His purpose in the book is to show the role of Jews in shaping the modern world, and especially 20th Century Russian and East European history. My quarrel with this book is that I think he exaggerates the Jewish role in the life of everyday America. Furthermore, he ignores Kevin MacDonald's magnificent analysis of the role of Jews in modern American life.

There's not one mention of Kevin MacDonald's three volumes. He is very convincing on what he knows well: the Jewish experience and influence on Russian and Eastern European history.

But when he gets to Jewish influence on American life, he is much less convincing. He writes as though everyone lived in New York City. Freud most definitely did not have the influence on American life that he claims. There is an Anglo-Saxon, Christian substratum to American life which Slezkine seems to know little about. Broadly, the "red" states in the recent election continue with their way of living that originated with the original settlers from England.
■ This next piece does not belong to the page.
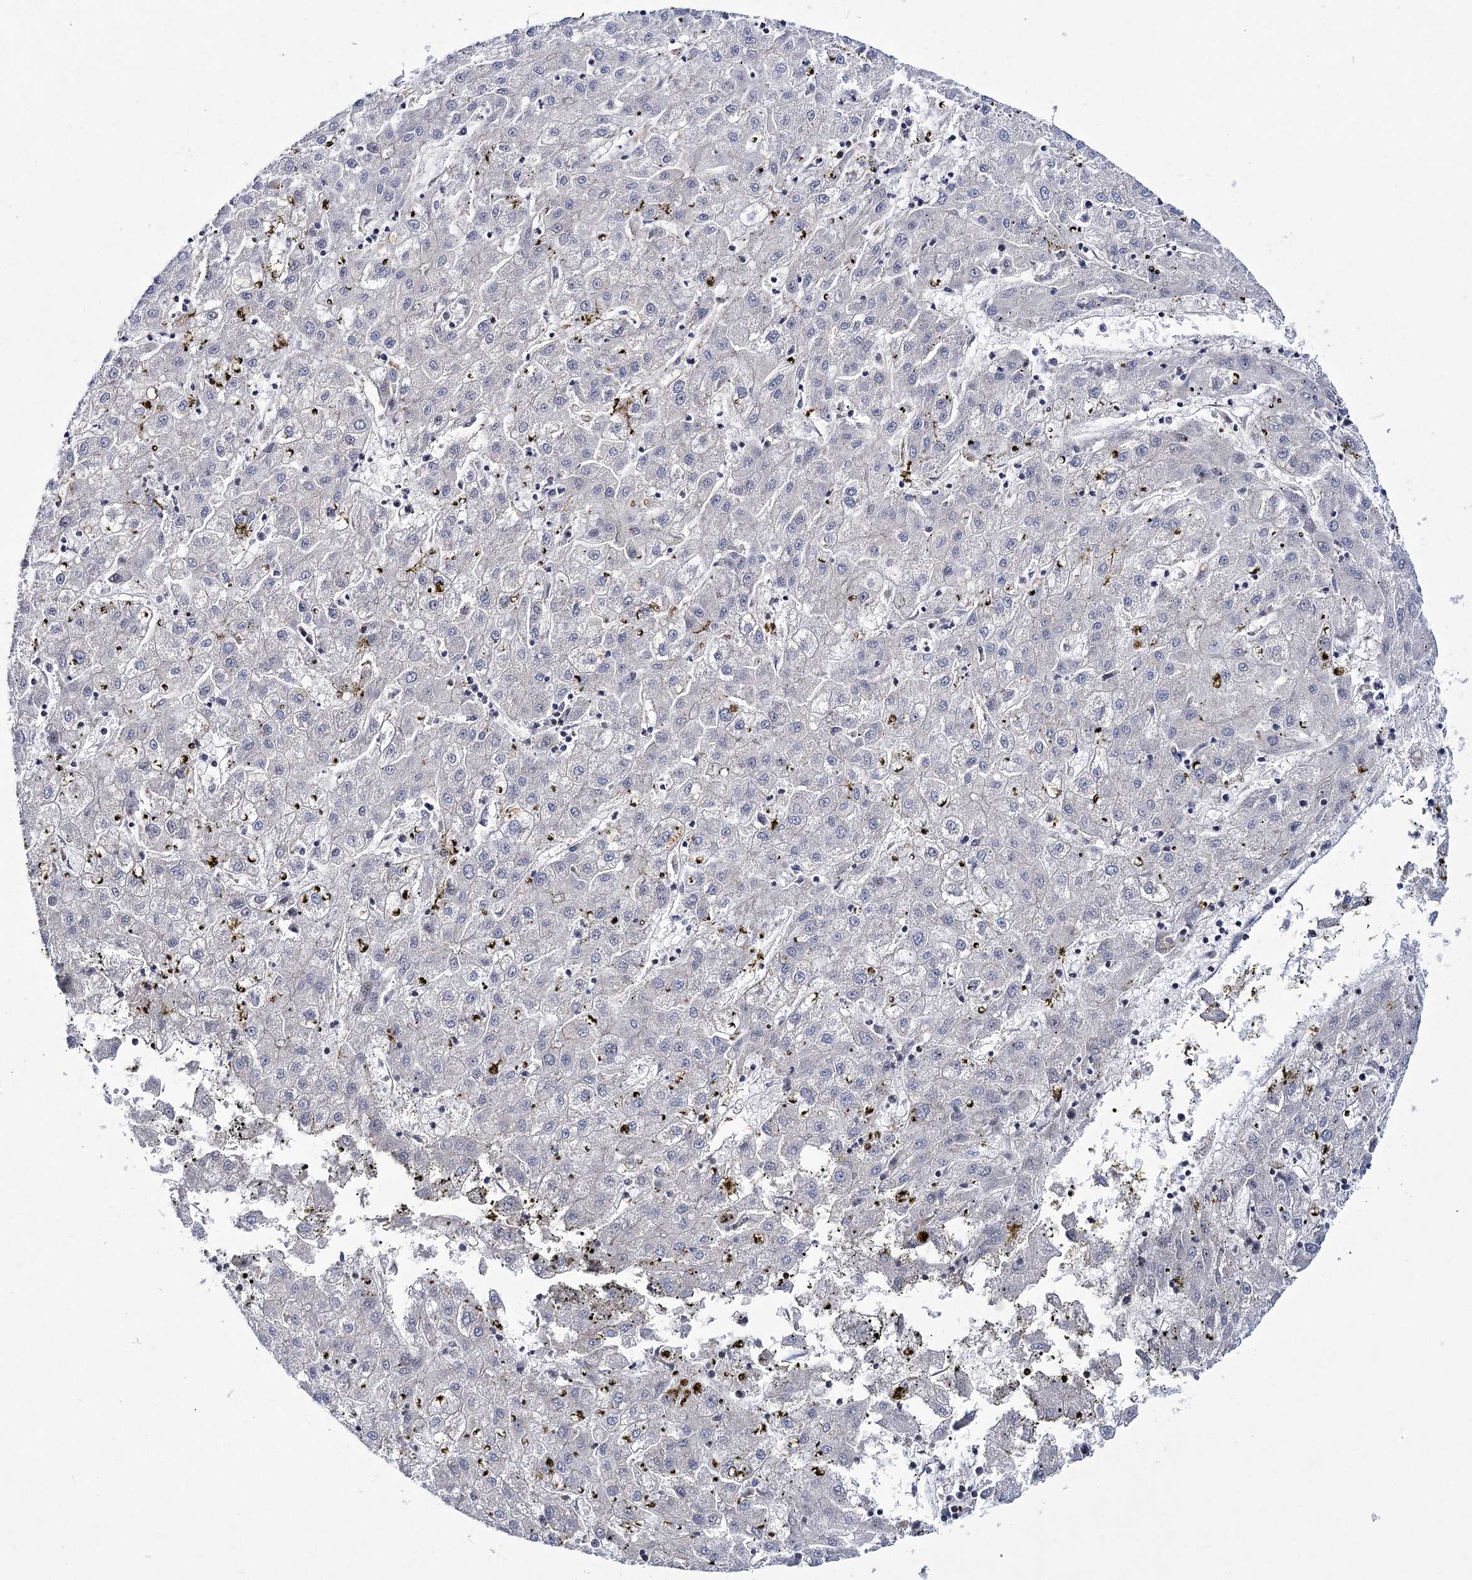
{"staining": {"intensity": "negative", "quantity": "none", "location": "none"}, "tissue": "liver cancer", "cell_type": "Tumor cells", "image_type": "cancer", "snomed": [{"axis": "morphology", "description": "Carcinoma, Hepatocellular, NOS"}, {"axis": "topography", "description": "Liver"}], "caption": "This histopathology image is of liver cancer stained with immunohistochemistry (IHC) to label a protein in brown with the nuclei are counter-stained blue. There is no positivity in tumor cells.", "gene": "TATDN2", "patient": {"sex": "male", "age": 72}}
See Fischer's Albion's Seed for the history of how England's folkways and mores were transported to America. By the way, the word "Jew" does not occur once in this page book. So much for deep-seated Jewish influence. Americans still live by these folkways and beliefs that were brought over by the early settlers. But the truth, in my opinion, is a lot more complicated, and his thesis needs a lot of qualifications. Posting Komentar. Kamis, 01 Januari [B See all 47 customer reviews Given the dual authority they In The Jewish Century , Yuri Slezkine says that Marx was, in fact, revolting against his own father, a merchant, a member of the petite bourgeoisie.

With his shaggy beard and blue eyes, his musty books and far-fetched theories, Skip to content. Author : Richard I. Author : Peter Y. Author : M.